RECORDS FOR THIS TASK –
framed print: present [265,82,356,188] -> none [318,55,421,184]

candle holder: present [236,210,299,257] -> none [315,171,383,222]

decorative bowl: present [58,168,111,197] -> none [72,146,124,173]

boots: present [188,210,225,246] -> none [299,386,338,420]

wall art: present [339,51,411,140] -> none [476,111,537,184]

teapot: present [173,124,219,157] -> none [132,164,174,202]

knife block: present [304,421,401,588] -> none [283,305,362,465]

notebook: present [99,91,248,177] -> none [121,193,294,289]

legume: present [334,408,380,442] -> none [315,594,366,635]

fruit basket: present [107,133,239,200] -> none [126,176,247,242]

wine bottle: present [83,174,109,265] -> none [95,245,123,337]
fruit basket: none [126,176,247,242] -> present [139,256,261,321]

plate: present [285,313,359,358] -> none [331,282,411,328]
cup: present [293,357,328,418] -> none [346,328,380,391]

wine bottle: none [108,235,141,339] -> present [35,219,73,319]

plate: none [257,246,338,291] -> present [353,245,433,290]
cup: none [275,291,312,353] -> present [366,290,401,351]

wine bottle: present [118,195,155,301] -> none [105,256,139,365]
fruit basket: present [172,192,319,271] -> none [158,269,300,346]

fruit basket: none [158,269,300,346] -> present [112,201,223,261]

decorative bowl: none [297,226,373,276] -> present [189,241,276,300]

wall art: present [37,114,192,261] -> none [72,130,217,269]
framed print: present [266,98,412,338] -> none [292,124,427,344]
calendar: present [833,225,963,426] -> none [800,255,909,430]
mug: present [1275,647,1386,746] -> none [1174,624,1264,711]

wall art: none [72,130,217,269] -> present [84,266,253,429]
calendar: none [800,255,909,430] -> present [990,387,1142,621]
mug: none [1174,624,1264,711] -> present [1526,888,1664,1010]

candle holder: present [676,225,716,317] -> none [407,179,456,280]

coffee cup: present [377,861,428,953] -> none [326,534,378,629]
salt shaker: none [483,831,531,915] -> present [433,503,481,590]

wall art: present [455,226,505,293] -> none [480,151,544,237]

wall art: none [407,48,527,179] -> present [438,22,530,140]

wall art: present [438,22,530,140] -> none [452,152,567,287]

TASK BRIEF – The records above are to be transcribed exactly, with nothing left out.

TASK RESULT –
framed print: present [265,82,356,188] -> none [318,55,421,184]

candle holder: present [236,210,299,257] -> none [315,171,383,222]

decorative bowl: present [58,168,111,197] -> none [72,146,124,173]

boots: present [188,210,225,246] -> none [299,386,338,420]

wall art: present [339,51,411,140] -> none [476,111,537,184]

teapot: present [173,124,219,157] -> none [132,164,174,202]

knife block: present [304,421,401,588] -> none [283,305,362,465]

notebook: present [99,91,248,177] -> none [121,193,294,289]

legume: present [334,408,380,442] -> none [315,594,366,635]

fruit basket: present [107,133,239,200] -> none [126,176,247,242]

wine bottle: present [83,174,109,265] -> none [95,245,123,337]
fruit basket: none [126,176,247,242] -> present [139,256,261,321]

plate: present [285,313,359,358] -> none [331,282,411,328]
cup: present [293,357,328,418] -> none [346,328,380,391]

wine bottle: none [108,235,141,339] -> present [35,219,73,319]

plate: none [257,246,338,291] -> present [353,245,433,290]
cup: none [275,291,312,353] -> present [366,290,401,351]

wine bottle: present [118,195,155,301] -> none [105,256,139,365]
fruit basket: present [172,192,319,271] -> none [158,269,300,346]

fruit basket: none [158,269,300,346] -> present [112,201,223,261]

decorative bowl: none [297,226,373,276] -> present [189,241,276,300]

wall art: present [37,114,192,261] -> none [72,130,217,269]
framed print: present [266,98,412,338] -> none [292,124,427,344]
calendar: present [833,225,963,426] -> none [800,255,909,430]
mug: present [1275,647,1386,746] -> none [1174,624,1264,711]

wall art: none [72,130,217,269] -> present [84,266,253,429]
calendar: none [800,255,909,430] -> present [990,387,1142,621]
mug: none [1174,624,1264,711] -> present [1526,888,1664,1010]

candle holder: present [676,225,716,317] -> none [407,179,456,280]

coffee cup: present [377,861,428,953] -> none [326,534,378,629]
salt shaker: none [483,831,531,915] -> present [433,503,481,590]

wall art: present [455,226,505,293] -> none [480,151,544,237]

wall art: none [407,48,527,179] -> present [438,22,530,140]

wall art: present [438,22,530,140] -> none [452,152,567,287]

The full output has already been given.